大数据的有效正则表达式(如果字符串包含单词) [英] Efficient Regular Expression for big data, if a String contains a word
问题描述
我有一个可以运行的代码,但是速度非常慢。此代码确定字符串是否包含关键字。我必须高效处理要在成千上万个文档中搜索的数百个关键字。
I have a code that works but is extremely slow. This code determines whether a string contains a keyword. The requirements I have need to be efficient for hundreds of keywords that I will search for in thousands of documents.
我该怎么做才能找到关键字(不会错误返回)
What can I do to make finding the keywords (without falsely returning a word that contains the keyword) efficiently?
例如:
String keyword="ac";
String document"..." //few page long file
如果我使用:
if(document.contains(keyword) ){
//do something
}
如果文档中包含诸如 account之类的字词,也会返回true;
It will also return true if document contains a word like "account";
,因此我尝试使用正则表达式,如下所示:
so I tried to use regular expression as follows:
String pattern = "(.*)([^A-Za-z]"+ keyword +"[^A-Za-z])(.*)";
Pattern r = Pattern.compile(pattern);
Matcher m = r.matcher(document);
if(m.find()){
//do something
}
摘要:
摘要如下:希望对其他人有用:
This is the summary: Hopefully it will be useful to some one else:
- 我的正则表达式可以工作,但在
处理大数据时非常不切实际。 (它没有终止) - @anubhava完善了正则表达式。

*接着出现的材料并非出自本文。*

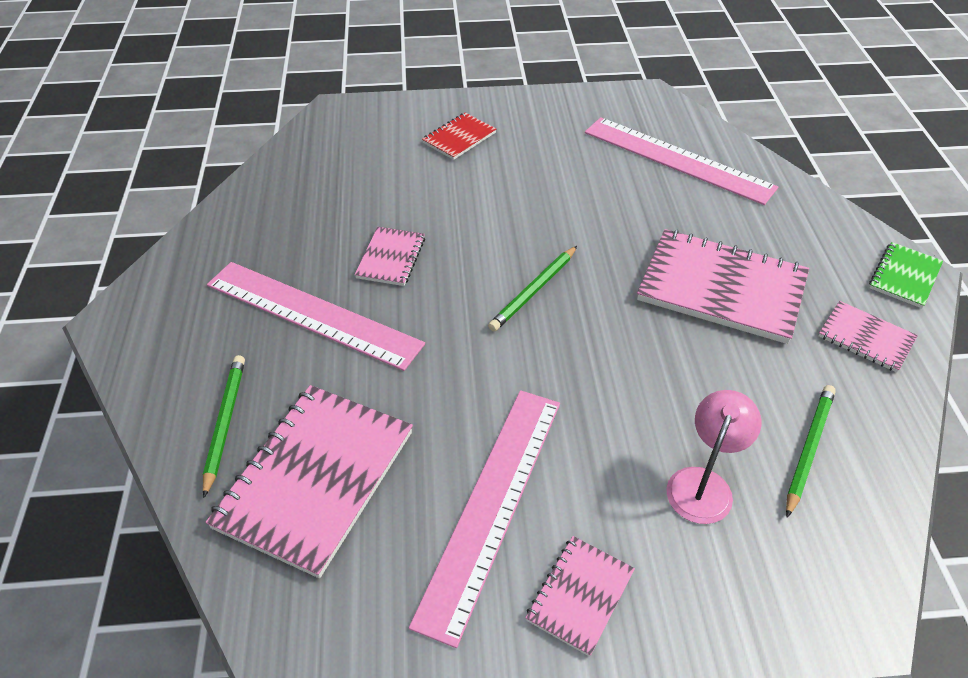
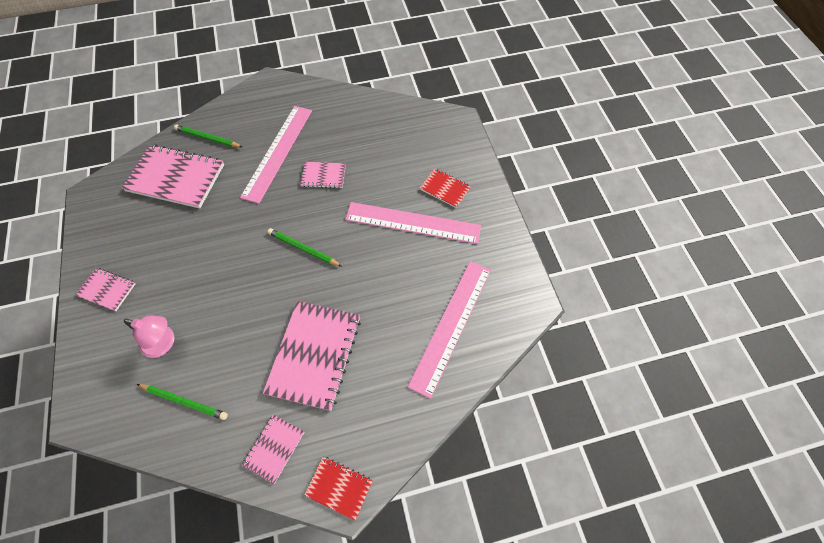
camera: 80 degrees right, 15 degrees up
green pencil [203,355,245,498] -> green pencil turned 150 degrees counterclockwise [174,125,242,147]
pink ruler [409,390,560,648] -> pink ruler moved to [345,202,481,244]
green notebook [869,242,943,308] -> red notebook [304,457,373,521]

易于理解和实施。它设法终止了,这是一件大事。但是还是有点慢。 (大约需要240秒) - @Tomalak解决方案的实现和理解有些复杂,但是
是最快的解决方案。 (18秒)
所以@Tomalak解决方案比@anubhava快15倍。
so @Tomalak solution was ~15 times faster than @anubhava.
推荐答案
在Java中查找子字符串最快的方法是使用 String.indexOf()
。
The fastest-possible way to find substrings in Java is to use String.indexOf()
.
要实现仅整字匹配,您需要添加一点逻辑来检查可能匹配之前和之后的字符,以确保它们不是非单词字符:
To achieve "entire-word-only" matches, you would need to add a little bit of logic to check the characters before and after a possible match to make sure they are non-word characters:
public class IndexOfWordSample {
public static void main(String[] args) {
String input = "There are longer strings than this not very long one.";
String search = "long";
int index = indexOfWord(input, search);
if (index > -1) {
System.out.println("Hit for \"" + search + "\" at position " + index + ".");
} else {
System.out.println("No hit for \"" + search + "\".");
}
}
public static int indexOfWord(String input, String word) {
String nonWord = "^\\W?$", before, after;
int index, before_i, after_i = 0;
while (true) {
index = input.indexOf(word, after_i);
if (index == -1 || word.isEmpty()) break;
before_i = index - 1;
after_i = index + word.length();
before = "" + (before_i > -1 ? input.charAt(before_i) : "");
after = "" + (after_i < input.length() ? input.charAt(after_i) : "");
if (before.matches(nonWord) && after.matches(nonWord)) {
return index;
}
}
return -1;
}
}
这将打印:
在位置44击多头。
Hit for "long" at position 44.
这应该执行比纯正则表达式更好。
This should perform better than a pure regular expressions approach.
认为 ^ \W?$
是否已经满足您对a的期望非单词字符。正则表达式是一个折衷方案,如果您的输入字符串包含许多几乎匹配项,则可能会降低性能。
Think if ^\W?$
already matches your expectation of a "non-word" character. The regular expression is a compromise here and may cost performance if your input string contains many "almost"-matches.
为了提高速度,请抛开正则表达式并使用 字符
类,检查它提供的许多属性的组合(例如 isAlphabetic
等),位于之前
和之后
。
For extra speed, ditch the regex and work with the Character
class, checking a combination of the many properties it provides (like isAlphabetic
, etc.) for before
and after
.
这篇关于大数据的有效正则表达式(如果字符串包含单词)的文章就介绍到这了,希望我们推荐的答案对大家有所帮助,也希望大家多多支持IT屋!